In September 1909, the Strand Magazine reported that a snake had swallowed a rug weighing almost 12 lb, and which survived undamaged in the snake's stomach until disgorged almost a month later. The short article featured a photograph of the disgorged rug which was 5 ft 3 in long.
Contemporary (1894) accounts had the size of the rug, which was kept in the enclosure for the boa constrictor's comfort, at 7 x 6 ft, and after disgorgement weighed 5.5 lb, dried.

In February 1920, a keeper was hosing the front of the polar bear enclosure (the species no longer kept by the zoo) when one of the bears reached through the bars and grabbed the hose pulling the keeper forward and mauling him, severing his arm above the elbow. A. C. Minchin, the zoo director, and other staff intervened and freed the man who was then rushed to the hospital where he died two days later from his injuries.

In 1985, two men broke in and killed 64 animals.

In 2005, a boy was impaled when he tried to jump the spiked fence with his friends at night. He did not survive.

On 30 October 2008, a 78-year-old blind male greater flamingo named "Greater" was beaten, allegedly by a group of teenagers. Four teenagers were charged after visitors reported an incident to zoo staff. The flamingo was left "extremely stressed". "Greater", the last greater flamingo in Australia, died on 30 January 2014 at the estimated age of 83.

On Mother's Day 2009, the female orangutan, Karta, built an escape route out of plant material and tripped the hot wires with a stick. After a short while on the "outside" she dropped back into the exhibit with no harm done.

On 12 August 2022, a newly arrived red panda, Ravi, escaped from its enclosure, before being located in a tree at the Botanic Park on 14 August. The red panda was tranquilised after keepers failed to entice it down with food.

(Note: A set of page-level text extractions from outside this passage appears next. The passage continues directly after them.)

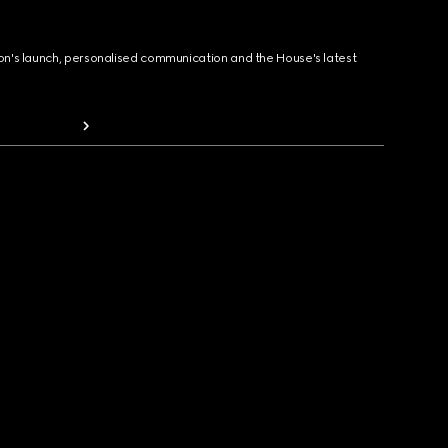
ion's launch, personalised communication and the House's latest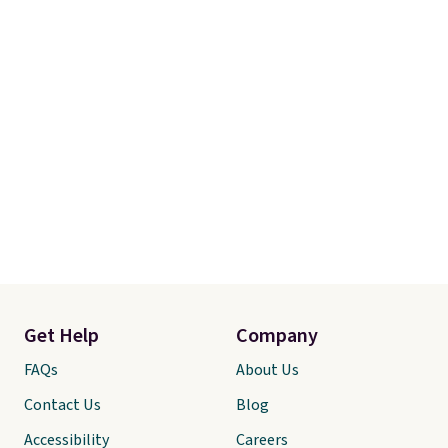
comforter and two shams
(twin-size sets come with one
sham).
Get Help
Company
FAQs
About Us
Contact Us
Blog
Accessibility
Careers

On 11 October 2022, it was reported that Zoos SA was investigating the deaths of seven female quokkas and two yellow-footed rock wallabies during September. The cause of their deaths was believed to be plant toxicity.

==Notable animals==
The last captive Javan rhino was displayed at the Adelaide Zoo as an Indian rhinoceros due to the lack of knowledge about this species. It died in 1907.

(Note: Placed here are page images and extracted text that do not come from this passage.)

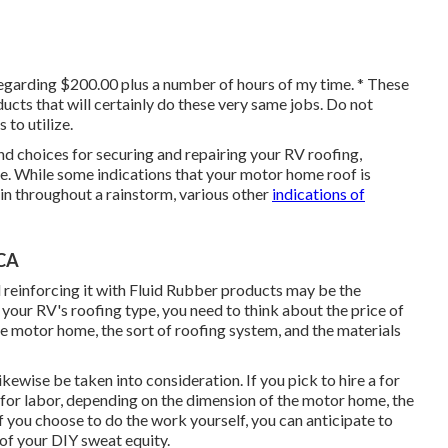
regarding $200.00 plus a number of hours of my time. * These
ducts
that will certainly do these very same jobs. Do not
 to utilize.
and choices for securing and repairing your RV roofing,
e. While some indications that your motor home roof is
in throughout a rainstorm, various other
indications of
 CA
and reinforcing it with Fluid Rubber products may be the
 your RV's roofing type, you need to
think about the price of
the motor home, the sort of roofing system, and the materials
ikewise be taken into consideration. If you pick to hire a for
 for labor, depending on the dimension of the motor home, the
If you choose to do the work yourself, you can anticipate to
 of your DIY sweat equity.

The last American beaver at the zoo died in July 2010 and was the last beaver to be held at any zoo (or anywhere) in Australia.

Miss C, the last Hoffmann's two-toed sloth in Australia and the oldest in the world died in June 2017 aged 43.

Wang Wang and Fu Ni, two giant pandas, were on loan to Adelaide Zoo from 2009 to 2024, as part of a conservation program to protect endangered wildlife.

Yiray the quokka, one of the Australia-native threatened species at the Adelaide Zoo, gave birth to a baby in March 2022.

Snow White, more commonly known as Snowy, is the world's first and only known “white meerkat”. She was born at Adelaide Zoo in September 2010, and began to develop white fur and skin in late 2012; veterinarians eventually diagnosed her with vitiligo. Prior to 2016 she was named Michael Jackson, after the late pop singer who had been afflicted with the same condition during his lifetime. She and the seven brothers she shared an enclosure with would later be renamed after the titular characters of Walt Disney's 1937 animated film Snow White and the Seven Dwarfs. Apart from requiring sunscreen and a shadier enclosure to protect her skin from sun damage, Snowy's vitiligo appears to have had minimal effect on her quality of life. Unfortunately, Snowy was euthanized on October 30th 2024, suffering from age-related health issues at the age of 14.